Verse 25 had special reference to Job's case; but verses 26-30 have a wide application. The ransomed sinner stands before God in righteousness and with joy and, as the next verses show, he can happily confess both his sin and his deliverance before men, as the marginal reading of verse 28 shows. Elihu's words here were instruction to Job and designed to lead him to honest confession before God. They are equally true for us, and that in a far more ample and perfect way, as we look back to the accomplished work of Christ.

In these remarkable words Elihu was certainly acting the part of the interpreter with Job, by showing what is the good design of God in His dealings, so adverse apparently, with men. He aims at delivering them from the "pit" of self-esteem and complacency in this life, and the "pit" of judgment and condemnation in the life to come. Having interpreted God's ways thus far Elihu evidently paused to see if at this point there was anything Job wished to say.

There being no response on Job's part, Elihu resumed his discourse and, as Job 34: 2 indicates, had a larger audience in view. He addressed himself also to the three friends and any other bystanders, challenging them as to whether they had the wisdom and knowledge that would enable them to try words: and choose what is good and right. He knew well that the effect of sin is to pervert man's judgment and blind him to what is right.

In keeping with the larger audience he began to speak about Job rather than to Job as previously he had done. Job does not appear to have said, "I am righteous," in so many words; he had rather inferred it by singing his own praises in the way recorded in Job 29. But, turning back to Job 27: 2, we note he did definitely say, "God hath taken away my judgment." Hence his attitude clearly was, "Should I lie against my right?"

His "right" was, he maintained to be free of these calamities and he did not intend to say otherwise. His wound did indeed seem to be incurable but he maintained it was not provoked by any transgression on his part. Verses 5 and 6 sum up Job's position, as Elihu saw it. He had not claimed to be sinless, but he did claim that he was guilty of no transgression that justified God in inflicting upon him such woes. In effect it came to this, that he was right, and God was wrong.
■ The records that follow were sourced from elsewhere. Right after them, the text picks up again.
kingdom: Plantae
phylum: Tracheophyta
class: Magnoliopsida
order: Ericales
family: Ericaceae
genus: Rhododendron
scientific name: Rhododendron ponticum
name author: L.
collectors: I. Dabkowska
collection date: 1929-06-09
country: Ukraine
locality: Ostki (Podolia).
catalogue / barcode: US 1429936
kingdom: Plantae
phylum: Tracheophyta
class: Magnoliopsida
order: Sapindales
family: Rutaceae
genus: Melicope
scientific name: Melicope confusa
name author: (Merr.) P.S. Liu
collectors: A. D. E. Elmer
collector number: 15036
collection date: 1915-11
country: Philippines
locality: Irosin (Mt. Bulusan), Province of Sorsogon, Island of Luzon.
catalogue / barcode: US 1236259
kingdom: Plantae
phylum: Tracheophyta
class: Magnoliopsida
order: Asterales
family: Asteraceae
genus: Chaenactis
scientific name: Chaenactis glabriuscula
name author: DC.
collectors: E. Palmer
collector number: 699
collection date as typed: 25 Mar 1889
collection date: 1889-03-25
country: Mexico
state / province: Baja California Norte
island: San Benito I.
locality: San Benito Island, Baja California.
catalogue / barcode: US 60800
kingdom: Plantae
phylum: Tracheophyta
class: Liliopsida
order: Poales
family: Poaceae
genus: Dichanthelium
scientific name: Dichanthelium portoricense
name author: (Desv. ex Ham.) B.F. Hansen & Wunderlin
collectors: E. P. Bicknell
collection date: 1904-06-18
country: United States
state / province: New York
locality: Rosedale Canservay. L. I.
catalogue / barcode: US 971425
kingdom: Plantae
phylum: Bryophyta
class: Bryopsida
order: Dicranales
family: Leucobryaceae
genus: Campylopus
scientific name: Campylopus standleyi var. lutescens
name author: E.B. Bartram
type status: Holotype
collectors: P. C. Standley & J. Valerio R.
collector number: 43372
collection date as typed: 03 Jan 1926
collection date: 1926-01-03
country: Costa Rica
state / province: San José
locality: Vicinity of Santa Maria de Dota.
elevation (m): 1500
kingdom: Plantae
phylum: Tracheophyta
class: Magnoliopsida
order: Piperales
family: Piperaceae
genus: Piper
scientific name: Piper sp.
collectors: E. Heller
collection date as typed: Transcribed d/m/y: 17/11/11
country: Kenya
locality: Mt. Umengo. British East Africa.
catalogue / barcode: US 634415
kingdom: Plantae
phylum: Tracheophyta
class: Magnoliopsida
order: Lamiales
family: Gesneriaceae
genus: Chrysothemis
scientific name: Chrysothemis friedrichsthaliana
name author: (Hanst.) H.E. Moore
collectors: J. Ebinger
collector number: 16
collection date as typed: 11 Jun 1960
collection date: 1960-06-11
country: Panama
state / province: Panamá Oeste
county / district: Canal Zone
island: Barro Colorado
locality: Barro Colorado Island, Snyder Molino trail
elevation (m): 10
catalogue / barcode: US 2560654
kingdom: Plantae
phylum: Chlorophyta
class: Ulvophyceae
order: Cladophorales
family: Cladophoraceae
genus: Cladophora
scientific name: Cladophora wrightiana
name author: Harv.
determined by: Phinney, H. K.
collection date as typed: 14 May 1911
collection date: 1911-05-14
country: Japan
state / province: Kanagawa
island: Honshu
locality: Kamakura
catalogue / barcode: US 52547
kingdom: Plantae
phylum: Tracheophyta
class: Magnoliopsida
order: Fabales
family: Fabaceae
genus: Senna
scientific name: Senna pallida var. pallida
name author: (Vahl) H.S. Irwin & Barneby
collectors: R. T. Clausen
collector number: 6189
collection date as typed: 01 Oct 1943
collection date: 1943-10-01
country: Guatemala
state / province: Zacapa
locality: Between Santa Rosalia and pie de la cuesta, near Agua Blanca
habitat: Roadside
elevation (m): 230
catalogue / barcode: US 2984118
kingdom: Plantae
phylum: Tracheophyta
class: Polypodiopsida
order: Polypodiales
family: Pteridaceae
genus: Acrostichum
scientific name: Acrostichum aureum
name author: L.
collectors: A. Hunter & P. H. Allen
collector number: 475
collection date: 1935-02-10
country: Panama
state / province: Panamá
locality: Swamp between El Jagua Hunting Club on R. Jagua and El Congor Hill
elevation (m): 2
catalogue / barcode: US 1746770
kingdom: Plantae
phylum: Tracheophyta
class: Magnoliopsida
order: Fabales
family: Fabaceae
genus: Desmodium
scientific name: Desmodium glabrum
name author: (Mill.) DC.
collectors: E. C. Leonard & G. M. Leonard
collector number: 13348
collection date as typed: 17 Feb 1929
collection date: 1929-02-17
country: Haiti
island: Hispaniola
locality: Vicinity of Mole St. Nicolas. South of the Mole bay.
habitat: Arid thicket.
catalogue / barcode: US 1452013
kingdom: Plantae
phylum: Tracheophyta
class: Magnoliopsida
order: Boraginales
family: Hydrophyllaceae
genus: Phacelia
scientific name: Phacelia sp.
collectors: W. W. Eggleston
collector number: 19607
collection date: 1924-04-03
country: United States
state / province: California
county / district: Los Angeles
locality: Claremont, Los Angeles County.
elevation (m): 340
Elihu now shows that in all this Job had really allied himself with the wicked. The scorning of men he might drink up like water, but he could not so treat the judgment of God. The absolute perfection and rightness of all God's ways is what Elihu asserts; a matter of the greatest importance, seeing He is supreme in all the earth. He has "charge over the earth," so that He has "disposed the whole world." Verse 14 has been translated, "If He only thought of Himself, and gathered unto Him His spirit and His breath;" then the result would be that all flesh would expire together and man return to the dust. Such is the greatness as well as the rightness of God.

Hence the argument of the succeeding verses. Should government be in the hands of the unjust? And if in the hands of the ALL-Just, is what He orders to be challenged? Men would not speak thus to kings or princes. Much less then to God. What He orders must be right.

Elihu proceeds to speak of the searching judgment of God, which is quite impartial, the rich being amenable to it equally with the poor Moreover there is "no darkness, nor shadow of death," where those who work evil may hide themselves. He went on to assert that God's judgments are always right and that He acts as seems good in His sight, breaking in pieces and overthrowing mighty men, yet on the other hand hearing the cry of the afflicted. He may give quietness to the afflicted and who then can disturb it? He may hide His face from the wicked and who then can behold Him? And this is true whether a nation be in question or only an individual.

The rest of this chapter is more directly a word to Job. It would have been more becoming if he had humbly accepted the chastisement, admitting that there was iniquity with him, of which he was ignorant, and as to which he needed God should teach him, so that he should put right what was wrong. Instead of that he had challenged God's judgment in favour of his own mind, and in so doing he had added to his sin rebellion against God.